● Short problem
Turn every line of the records into a JSON list of strings, one string per line, leaving out blank lines and the pictures.

● Dataset content

************

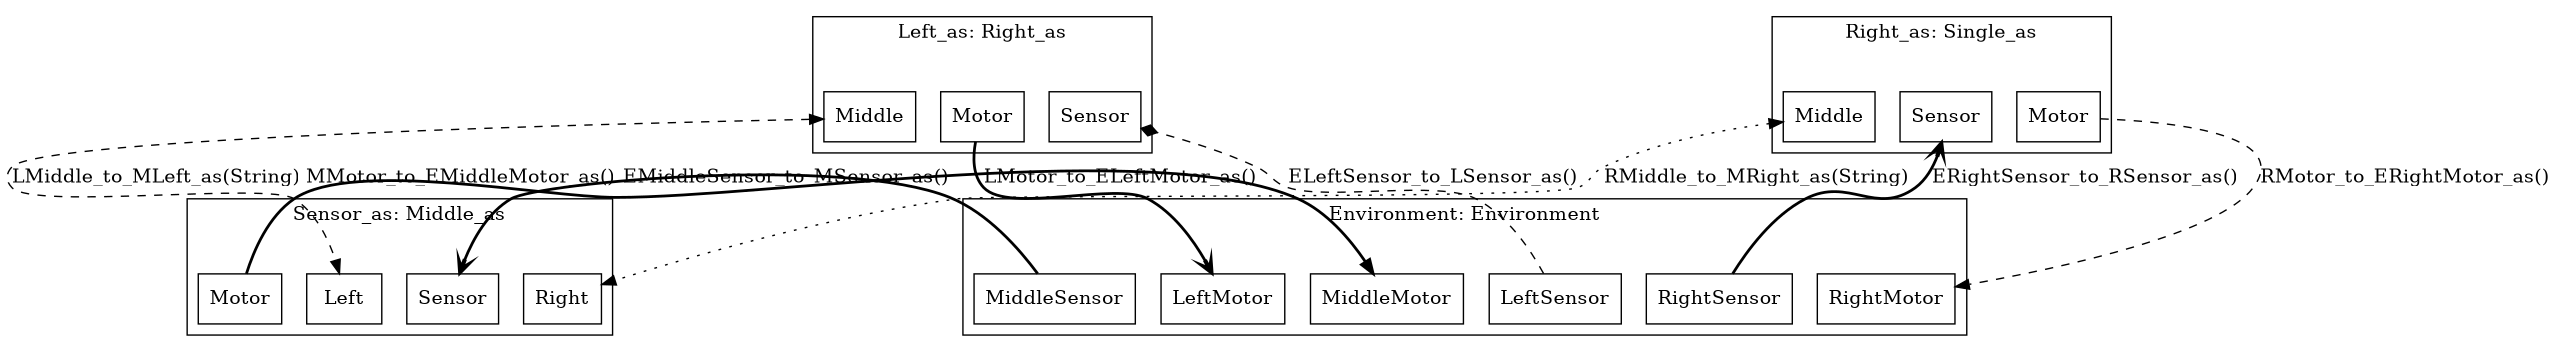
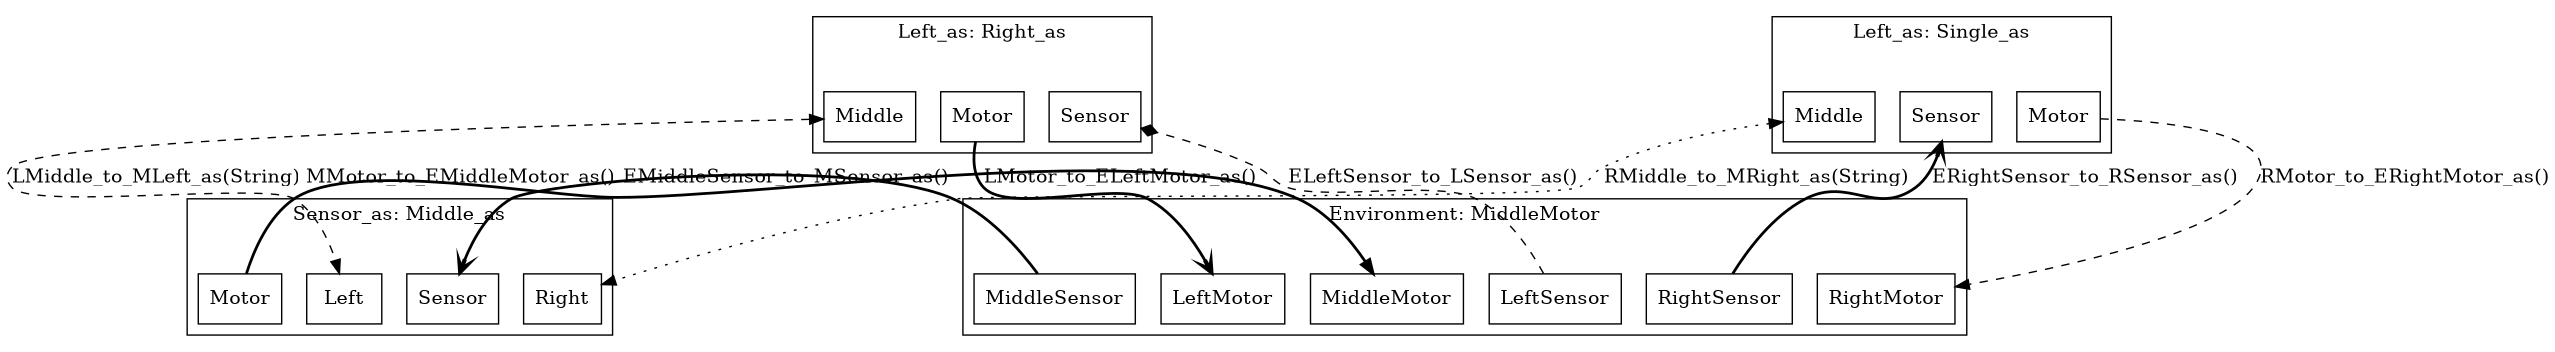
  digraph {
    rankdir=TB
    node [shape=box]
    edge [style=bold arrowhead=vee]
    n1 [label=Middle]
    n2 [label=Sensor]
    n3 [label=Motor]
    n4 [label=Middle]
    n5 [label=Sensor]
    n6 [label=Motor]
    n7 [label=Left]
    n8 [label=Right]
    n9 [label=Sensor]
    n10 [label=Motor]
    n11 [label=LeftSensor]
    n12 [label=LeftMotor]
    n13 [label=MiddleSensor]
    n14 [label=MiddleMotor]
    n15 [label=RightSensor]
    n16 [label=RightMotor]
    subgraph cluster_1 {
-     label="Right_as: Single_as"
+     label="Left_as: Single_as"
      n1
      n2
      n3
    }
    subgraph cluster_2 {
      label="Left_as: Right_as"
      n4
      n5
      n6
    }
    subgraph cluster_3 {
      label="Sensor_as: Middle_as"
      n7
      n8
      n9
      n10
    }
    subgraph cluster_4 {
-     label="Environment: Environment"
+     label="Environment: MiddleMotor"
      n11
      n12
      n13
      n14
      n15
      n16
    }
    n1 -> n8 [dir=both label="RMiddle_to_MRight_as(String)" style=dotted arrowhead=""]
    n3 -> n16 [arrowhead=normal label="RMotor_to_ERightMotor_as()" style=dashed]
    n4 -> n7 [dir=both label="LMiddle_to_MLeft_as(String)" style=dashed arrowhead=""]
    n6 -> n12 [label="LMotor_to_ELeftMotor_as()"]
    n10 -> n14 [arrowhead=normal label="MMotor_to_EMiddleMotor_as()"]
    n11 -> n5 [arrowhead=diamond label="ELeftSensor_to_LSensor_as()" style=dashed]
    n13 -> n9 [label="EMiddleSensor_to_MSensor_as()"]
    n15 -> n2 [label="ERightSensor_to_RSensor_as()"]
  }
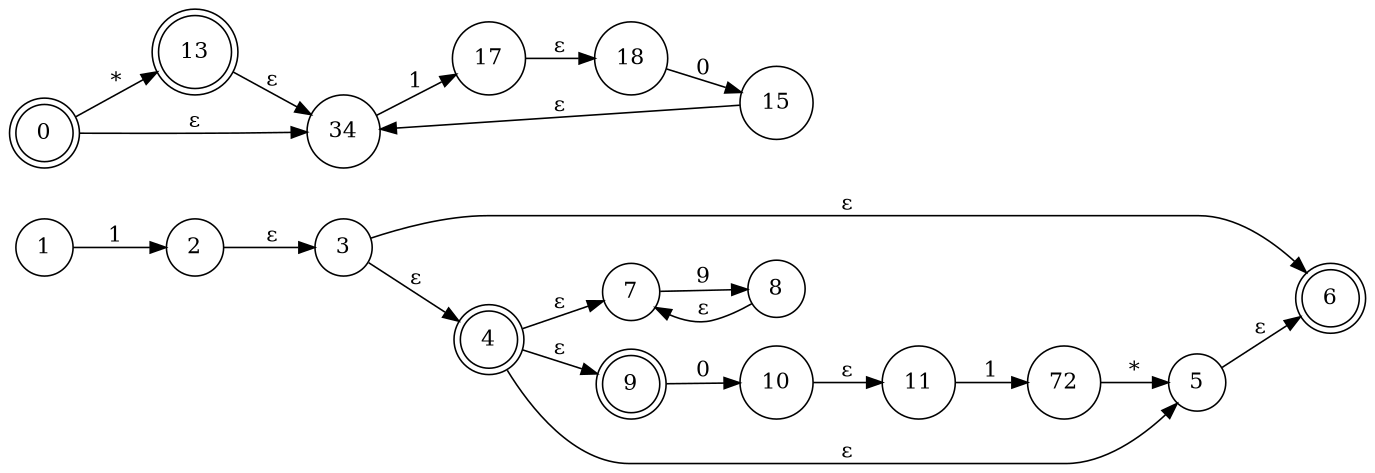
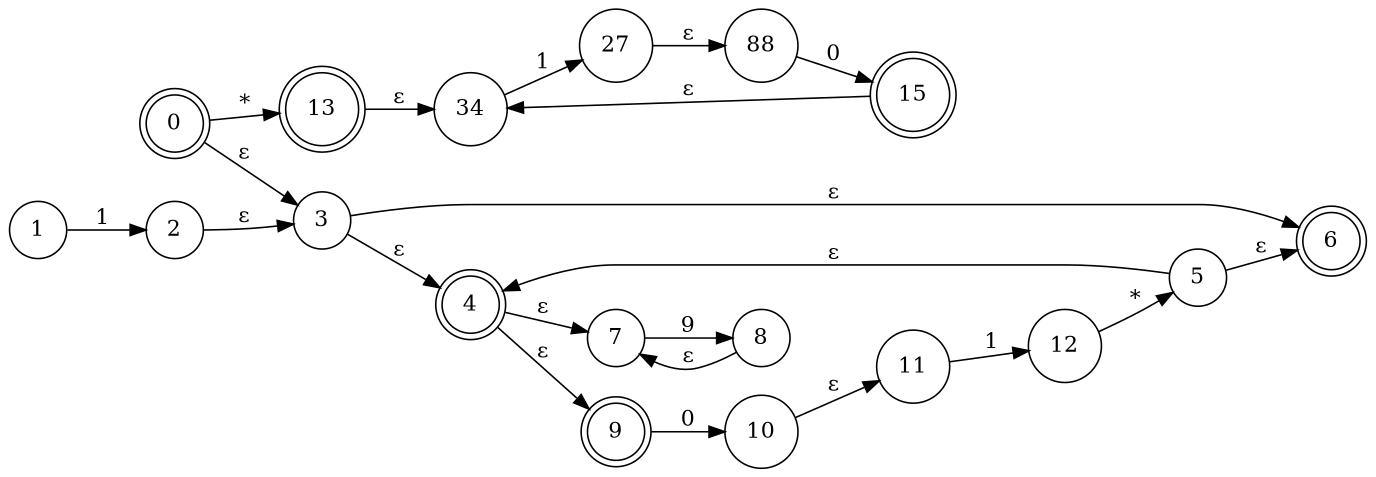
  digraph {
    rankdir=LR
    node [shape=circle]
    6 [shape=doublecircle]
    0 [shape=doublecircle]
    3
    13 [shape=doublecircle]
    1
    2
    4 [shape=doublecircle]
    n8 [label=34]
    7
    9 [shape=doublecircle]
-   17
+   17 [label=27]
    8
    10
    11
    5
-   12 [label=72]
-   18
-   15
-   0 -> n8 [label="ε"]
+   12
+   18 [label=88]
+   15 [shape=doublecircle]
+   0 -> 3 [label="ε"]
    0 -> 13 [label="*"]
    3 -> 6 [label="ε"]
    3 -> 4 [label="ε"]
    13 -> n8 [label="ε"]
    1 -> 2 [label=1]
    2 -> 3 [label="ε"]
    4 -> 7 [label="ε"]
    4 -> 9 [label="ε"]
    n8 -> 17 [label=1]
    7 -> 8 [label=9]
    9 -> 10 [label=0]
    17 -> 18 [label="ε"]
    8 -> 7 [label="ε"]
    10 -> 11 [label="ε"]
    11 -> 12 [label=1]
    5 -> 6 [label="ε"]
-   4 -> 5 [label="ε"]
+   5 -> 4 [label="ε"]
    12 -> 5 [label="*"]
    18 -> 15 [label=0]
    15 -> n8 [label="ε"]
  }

************

● Written reply
[
  "  digraph {",
  "    rankdir=TB",
  "    node [shape=box]",
  "    edge [style=bold arrowhead=vee]",
  "    n1 [label=Middle]",
  "    n2 [label=Sensor]",
  "    n3 [label=Motor]",
  "    n4 [label=Middle]",
  "    n5 [label=Sensor]",
  "    n6 [label=Motor]",
  "    n7 [label=Left]",
  "    n8 [label=Right]",
  "    n9 [label=Sensor]",
  "    n10 [label=Motor]",
  "    n11 [label=LeftSensor]",
  "    n12 [label=LeftMotor]",
  "    n13 [label=MiddleSensor]",
  "    n14 [label=MiddleMotor]",
  "    n15 [label=RightSensor]",
  "    n16 [label=RightMotor]",
  "    subgraph cluster_1 {",
  "-     label=\"Right_as: Single_as\"",
  "+     label=\"Left_as: Single_as\"",
  "      n1",
  "      n2",
  "      n3",
  "    }",
  "    subgraph cluster_2 {",
  "      label=\"Left_as: Right_as\"",
  "      n4",
  "      n5",
  "      n6",
  "    }",
  "    subgraph cluster_3 {",
  "      label=\"Sensor_as: Middle_as\"",
  "      n7",
  "      n8",
  "      n9",
  "      n10",
  "    }",
  "    subgraph cluster_4 {",
  "-     label=\"Environment: Environment\"",
  "+     label=\"Environment: MiddleMotor\"",
  "      n11",
  "      n12",
  "      n13",
  "      n14",
  "      n15",
  "      n16",
  "    }",
  "    n1 -> n8 [dir=both label=\"RMiddle_to_MRight_as(String)\" style=dotted arrowhead=\"\"]",
  "    n3 -> n16 [arrowhead=normal label=\"RMotor_to_ERightMotor_as()\" style=dashed]",
  "    n4 -> n7 [dir=both label=\"LMiddle_to_MLeft_as(String)\" style=dashed arrowhead=\"\"]",
  "    n6 -> n12 [label=\"LMotor_to_ELeftMotor_as()\"]",
  "    n10 -> n14 [arrowhead=normal label=\"MMotor_to_EMiddleMotor_as()\"]",
  "    n11 -> n5 [arrowhead=diamond label=\"ELeftSensor_to_LSensor_as()\" style=dashed]",
  "    n13 -> n9 [label=\"EMiddleSensor_to_MSensor_as()\"]",
  "    n15 -> n2 [label=\"ERightSensor_to_RSensor_as()\"]",
  "  }",
  "  digraph {",
  "    rankdir=LR",
  "    node [shape=circle]",
  "    6 [shape=doublecircle]",
  "    0 [shape=doublecircle]",
  "    3",
  "    13 [shape=doublecircle]",
  "    1",
  "    2",
  "    4 [shape=doublecircle]",
  "    n8 [label=34]",
  "    7",
  "    9 [shape=doublecircle]",
  "-   17",
  "+   17 [label=27]",
  "    8",
  "    10",
  "    11",
  "    5",
  "-   12 [label=72]",
  "-   18",
  "-   15",
  "-   0 -> n8 [label=\"ε\"]",
  "+   12",
  "+   18 [label=88]",
  "+   15 [shape=doublecircle]",
  "+   0 -> 3 [label=\"ε\"]",
  "    0 -> 13 [label=\"*\"]",
  "    3 -> 6 [label=\"ε\"]",
  "    3 -> 4 [label=\"ε\"]",
  "    13 -> n8 [label=\"ε\"]",
  "    1 -> 2 [label=1]",
  "    2 -> 3 [label=\"ε\"]",
  "    4 -> 7 [label=\"ε\"]",
  "    4 -> 9 [label=\"ε\"]",
  "    n8 -> 17 [label=1]",
  "    7 -> 8 [label=9]",
  "    9 -> 10 [label=0]",
  "    17 -> 18 [label=\"ε\"]",
  "    8 -> 7 [label=\"ε\"]",
  "    10 -> 11 [label=\"ε\"]",
  "    11 -> 12 [label=1]",
  "    5 -> 6 [label=\"ε\"]",
  "-   4 -> 5 [label=\"ε\"]",
  "+   5 -> 4 [label=\"ε\"]",
  "    12 -> 5 [label=\"*\"]",
  "    18 -> 15 [label=0]",
  "    15 -> n8 [label=\"ε\"]",
  "  }"
]